O que não foi dito sobre a ADPF 276, julgada pelo STF, em julgamento virtual, de 8 a 14 de maio corrente

Por José Geraldo de Santana Oliveira*

Portais jurídicos, no dia 15 de maio corrente, deram destaque à decisão do STF, proferida por meio de julgamento virtual, de 8 a 14 deste mês, na Arguição de Descumprimento de Preceito Fundamental (ADPF), tendo como autora a Contee, declarando constitucionais o Art. 522 da CLT e a Súmula 369 do Tribunal Superior do Trabalho (TST), que limita a sete efetivos e a sete suplentes o total de dirigentes sindicais que gozam de estabilidade provisória, assegurada pelo Art. 8º, inciso VIII, da Constituição Federal (CF).

Como a referida notícia cinge-se à divulgação do resultado do julgamento, que é o seu único objetivo, traz-se, aqui, breve histórico dessa ADPF, para que não remanesçam dúvidas sobre o seu porquê e o que se postulou nela.

O Art. 522 da CLT — com redação dada pelo Decreto-lei N. 9502, de 23 de julho de de 1946 —, dispõe:

“Art. 522. A administração do sindicato será exercida por uma diretoria constituída no máximo de sete e no mínimo de três membros e de um Conselho Fiscal composto de três membros, eleitos esses órgãos pela Assembléia Geral”.

A Súmula 369 do TST — atualizada em 2012 pela Resolução N.185, daquele ano —, que trata da estabilidade provisória dos dirigentes sindicais, assevera:

“Súmula nº 369 do TST

DIRIGENTE SINDICAL. ESTABILIDADE PROVISÓRIA

I – É assegurada a estabilidade provisória ao empregado dirigente sindical, ainda que a comunicação do registro da candidatura ou da eleição e da posse seja realizada fora do prazo previsto no art. 543, § 5º, da CLT, desde que a ciência ao empregador, por qualquer meio, ocorra na vigência do contrato de trabalho.

II – O art. 522 da CLT foi recepcionado pela Constituição Federal de 1988. Fica limitada, assim, a estabilidade a que alude o art. 543, § 3.º, da CLT a sete dirigentes sindicais e igual número de suplentes.

III – O empregado de categoria diferenciada eleito dirigente sindical só goza de estabilidade se exercer na empresa atividade pertinente à categoria profissional do sindicato para o qual foi eleito dirigente.

IV – Havendo extinção da atividade empresarial no âmbito da base territorial do sindicato, não há razão para subsistir a estabilidade.

V – O registro da candidatura do empregado a cargo de dirigente sindical durante o período de aviso prévio, ainda que indenizado, não lhe assegura a estabilidade, visto que inaplicável a regra do § 3º do art. 543 da Consolidação das Leis do Trabalho”.

Por entender que o Art. e a Súmula em questão não guardam sintonia com a liberdade de organização sindical assegurada pelo Art. 8º da CF, além de tratar de forma igual os desiguais, a Contee, aos 10 de junho de 2013, ajuizou a comentada ADPF, visando obter a declaração de inconstitucionalidade desses dispositivos.

Aos 12 de junho de 2013, o ministro Dias Toffoli, a quem a ADPF foi distribuída, proferiu o seguinte despacho:

“DESPACHO: Vistos.

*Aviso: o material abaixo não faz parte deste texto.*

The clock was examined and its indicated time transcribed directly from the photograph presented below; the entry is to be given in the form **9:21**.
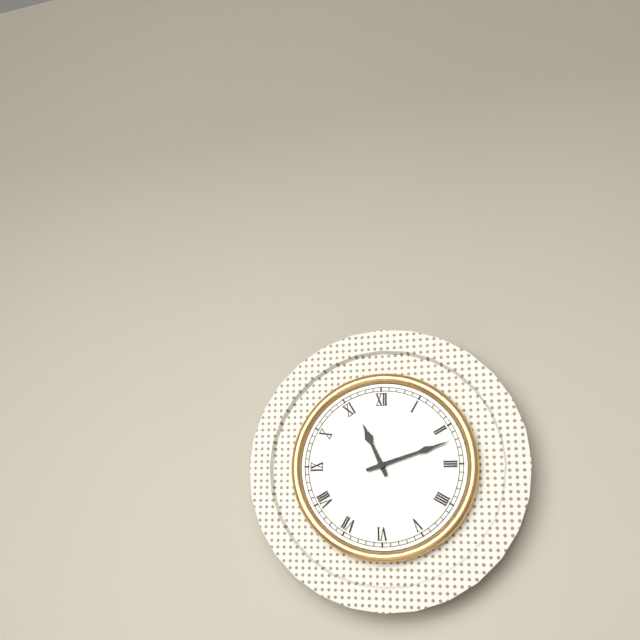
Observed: **11:12**
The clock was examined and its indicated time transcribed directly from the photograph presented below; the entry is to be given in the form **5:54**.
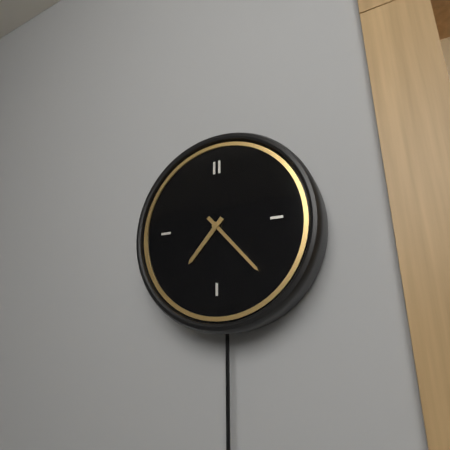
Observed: **7:23**
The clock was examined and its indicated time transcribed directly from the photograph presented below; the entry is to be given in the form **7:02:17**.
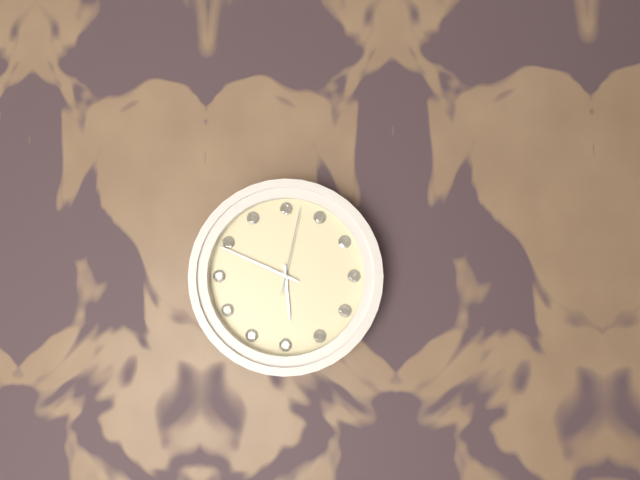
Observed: **5:49:02**
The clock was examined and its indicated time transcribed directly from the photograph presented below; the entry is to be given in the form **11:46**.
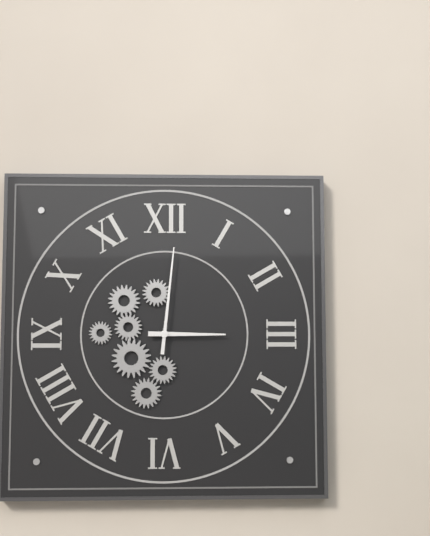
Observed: **3:01**
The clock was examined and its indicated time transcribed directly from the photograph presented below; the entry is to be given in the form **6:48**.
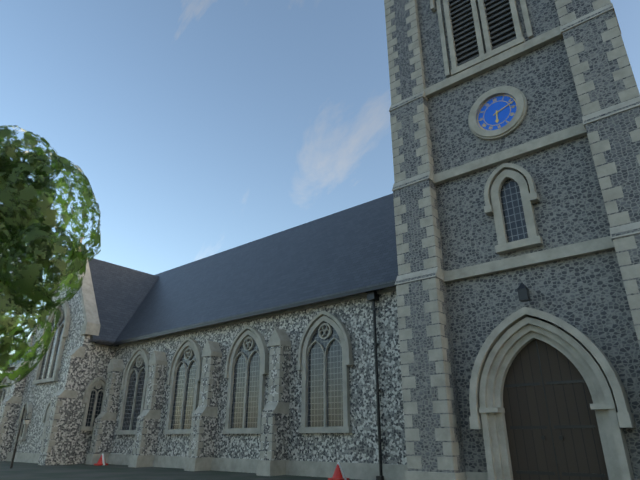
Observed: **6:12**
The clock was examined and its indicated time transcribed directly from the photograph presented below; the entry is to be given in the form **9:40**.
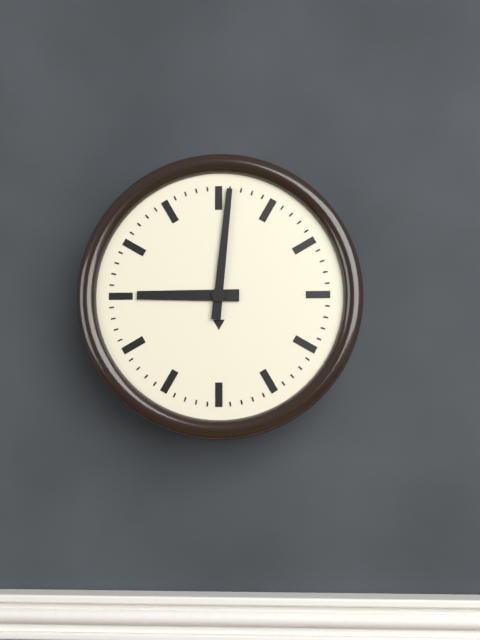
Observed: **9:01**
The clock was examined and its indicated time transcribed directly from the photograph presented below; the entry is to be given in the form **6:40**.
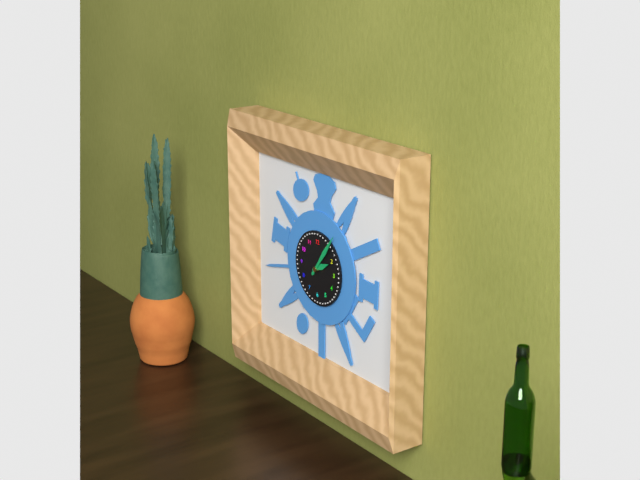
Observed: **2:06**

Trata-se de arguição de descumprimento de preceito fundamental, com pedido de liminar, ajuizada pela CONFEDERAÇÃO NACIONAL DOS TRABALHADORES EM ESTABELECIMENTOS DE ENSINO — CONTEE, questionando o art. 522 da Consolidação das Leis do Trabalho (CLT) e da Súmula nº 369, item II, do Tribunal Superior do Trabalho, por violação ao disposto no preâmbulo, no art. 1º, IV, 5º, caput e inciso LIV, e 8º, inciso VIII, todos da Constituição Federal. Eis o teor dos dispositivos questionados: CLT “Art. 522. A administração do sindicato será exercida por uma diretoria constituída no máximo de sete e no mínimo de três membros e de um Conselho Fiscal composto de três membros, eleitos esses órgãos pela Assembléia Geral.”] Súmula nº 369 do TST ‘DIRIGENTE SINDICAL. ESTABILIDADE PROVISÓRIA. (…) II – O art. 522 da CLT foi recepcionado pela Constituição Federal de 1988. Fica limitada, assim, a estabilidade a que alude o art. 543, § 3.º, da CLT a sete dirigentes sindicais e igual número de suplentes.’

A relevância da questão debatida na presente arguição ensejam a aplicação analógica do rito abreviado do art. 12 da Lei nº 9.868/99, a fim de que a decisão seja tomada em caráter definitivo. Ante o exposto, solicitem-se informações aos requeridos e, na sequência, abra-se vista, sucessivamente, no prazo de cinco dias, ao Advogado-Geral da União e ao Procurador-Geral da República (art. 12 da Lei nº 9.868/99). Publique-se. Brasília, 12 de junho de 2013. Ministro DIAS TOFFOLI”.

Esse despacho remeteu a ADPF ao julgamento de seu mérito, de forma direta, ou seja, sem apreciação do pedido de cautelar (liminar). Isso porque, como se colhe dele, a questão por ela abordada é de grande relevância.

Todavia, essa relevância não passou de mera declaração, esvaziada pelo decurso de tempo, posto que somente aos 8 de maio de 2020, após decorridos seis anos, dez meses e 26 dias, a matéria foi a julgamento, o que se constitui em prova inconteste da indisfarçada aversão do STF às entidades sindicais de trabalhadores.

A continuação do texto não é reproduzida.